Task brief
Only the lines from the top of the records below through the line containing "Partager cet article" should be printed, exactly and without pictures.
═══
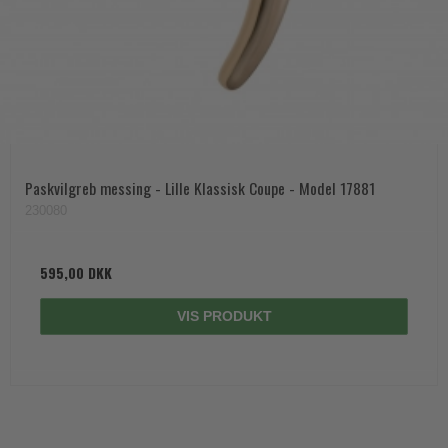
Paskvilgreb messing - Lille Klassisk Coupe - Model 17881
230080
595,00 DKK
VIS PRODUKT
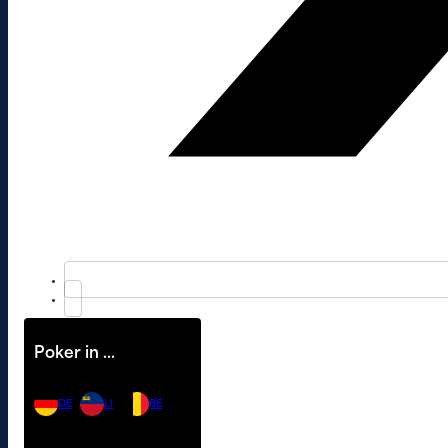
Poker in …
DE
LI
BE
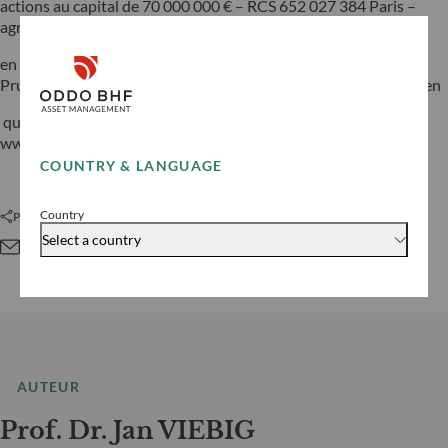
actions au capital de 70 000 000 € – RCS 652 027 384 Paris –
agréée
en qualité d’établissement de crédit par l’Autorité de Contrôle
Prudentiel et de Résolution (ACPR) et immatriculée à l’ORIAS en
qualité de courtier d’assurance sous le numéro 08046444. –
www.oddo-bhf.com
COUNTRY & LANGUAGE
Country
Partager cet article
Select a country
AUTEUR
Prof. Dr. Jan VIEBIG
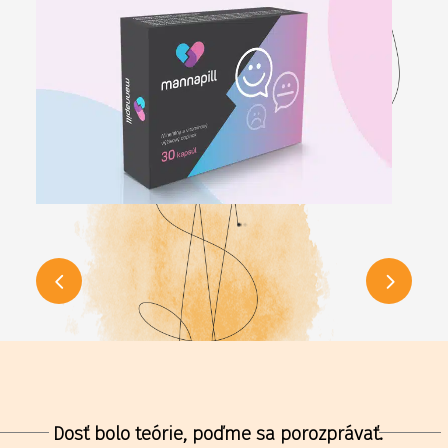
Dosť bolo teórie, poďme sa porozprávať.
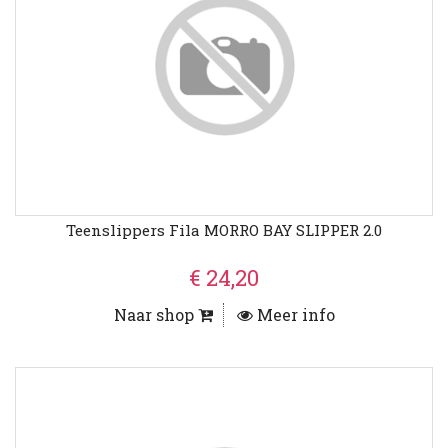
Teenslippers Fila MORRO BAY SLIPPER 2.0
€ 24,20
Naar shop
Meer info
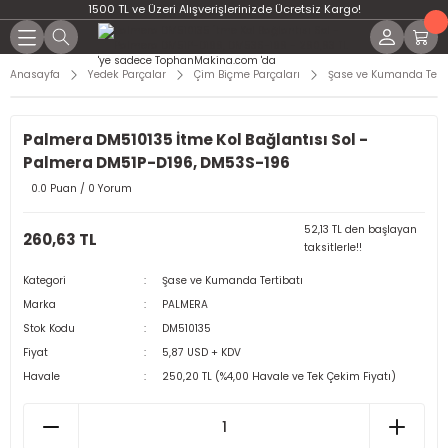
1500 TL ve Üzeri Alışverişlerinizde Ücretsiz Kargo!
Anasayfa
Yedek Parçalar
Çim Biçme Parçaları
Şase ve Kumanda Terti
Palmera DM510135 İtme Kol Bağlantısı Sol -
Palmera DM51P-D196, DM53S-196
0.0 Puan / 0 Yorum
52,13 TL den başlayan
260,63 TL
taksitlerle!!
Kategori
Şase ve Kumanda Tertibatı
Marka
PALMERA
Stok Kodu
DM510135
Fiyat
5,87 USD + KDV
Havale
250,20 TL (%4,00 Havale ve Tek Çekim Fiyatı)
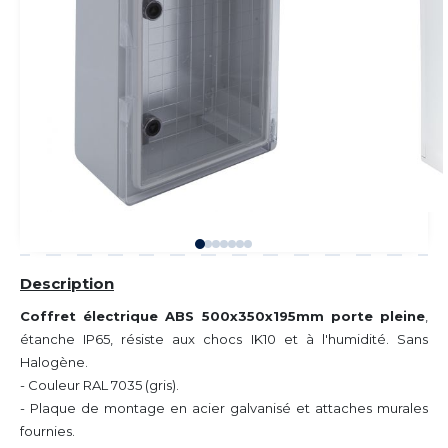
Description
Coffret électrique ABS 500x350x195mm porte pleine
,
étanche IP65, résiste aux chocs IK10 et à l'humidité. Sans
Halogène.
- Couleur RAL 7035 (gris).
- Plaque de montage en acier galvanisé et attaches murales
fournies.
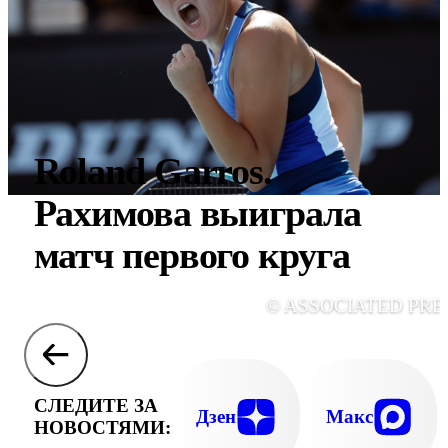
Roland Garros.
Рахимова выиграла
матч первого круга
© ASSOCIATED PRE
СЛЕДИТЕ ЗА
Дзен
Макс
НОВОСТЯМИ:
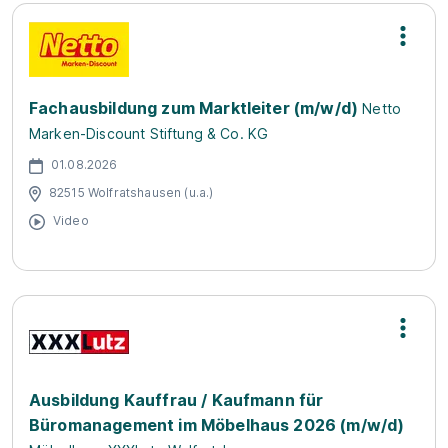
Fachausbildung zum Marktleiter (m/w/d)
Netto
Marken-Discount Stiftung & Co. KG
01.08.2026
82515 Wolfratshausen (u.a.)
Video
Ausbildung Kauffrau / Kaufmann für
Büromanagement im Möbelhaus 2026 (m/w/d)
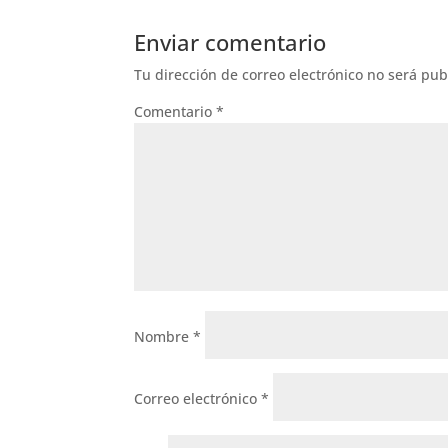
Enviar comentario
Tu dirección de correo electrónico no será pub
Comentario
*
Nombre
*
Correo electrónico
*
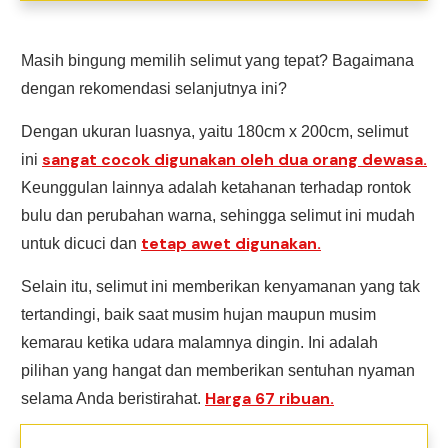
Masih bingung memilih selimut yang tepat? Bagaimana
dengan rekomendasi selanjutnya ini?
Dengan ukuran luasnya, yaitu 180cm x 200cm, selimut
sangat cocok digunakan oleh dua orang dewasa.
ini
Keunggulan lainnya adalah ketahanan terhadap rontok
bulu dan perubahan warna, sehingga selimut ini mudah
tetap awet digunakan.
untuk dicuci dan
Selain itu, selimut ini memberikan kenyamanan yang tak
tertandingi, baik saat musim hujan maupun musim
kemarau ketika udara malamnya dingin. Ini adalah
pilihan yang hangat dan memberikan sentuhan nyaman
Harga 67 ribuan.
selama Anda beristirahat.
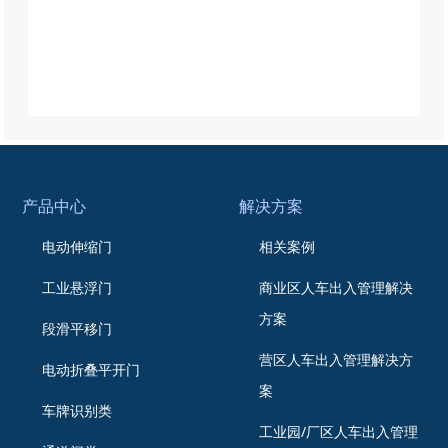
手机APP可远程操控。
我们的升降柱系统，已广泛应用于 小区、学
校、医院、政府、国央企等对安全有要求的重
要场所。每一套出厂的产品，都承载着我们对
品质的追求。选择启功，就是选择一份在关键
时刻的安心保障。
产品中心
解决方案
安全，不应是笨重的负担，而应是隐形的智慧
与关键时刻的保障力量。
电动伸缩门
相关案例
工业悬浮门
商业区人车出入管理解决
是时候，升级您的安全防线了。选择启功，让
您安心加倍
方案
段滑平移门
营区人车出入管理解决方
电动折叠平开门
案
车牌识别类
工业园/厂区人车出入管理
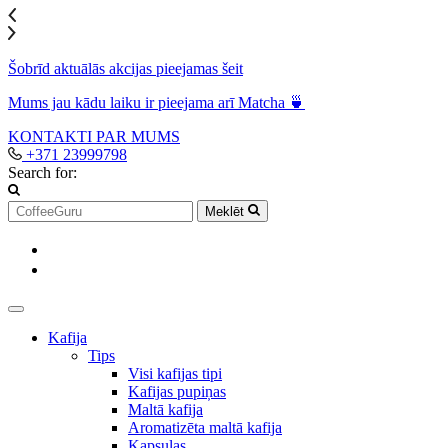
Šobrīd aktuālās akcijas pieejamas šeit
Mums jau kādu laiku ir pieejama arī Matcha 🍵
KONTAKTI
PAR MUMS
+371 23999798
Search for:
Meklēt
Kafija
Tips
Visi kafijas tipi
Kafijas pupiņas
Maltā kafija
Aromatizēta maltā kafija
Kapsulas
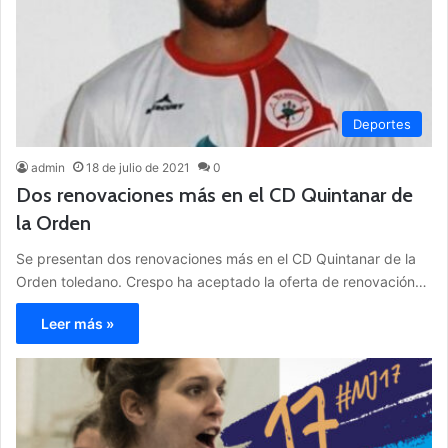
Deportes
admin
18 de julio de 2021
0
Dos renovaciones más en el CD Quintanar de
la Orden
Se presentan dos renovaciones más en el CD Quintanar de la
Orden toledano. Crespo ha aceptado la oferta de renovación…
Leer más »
═══
Answer for this exercise
Paskvilgreb messing - Lille Klassisk Coupe - Model 17881
230080
595,00 DKK
VIS PRODUKT
Poker in …
DE
LI
BE
actions au capital de 70 000 000 € – RCS 652 027 384 Paris –
agréée
en qualité d’établissement de crédit par l’Autorité de Contrôle
Prudentiel et de Résolution (ACPR) et immatriculée à l’ORIAS en
qualité de courtier d’assurance sous le numéro 08046444. –
www.oddo-bhf.com
COUNTRY & LANGUAGE
Country
Partager cet article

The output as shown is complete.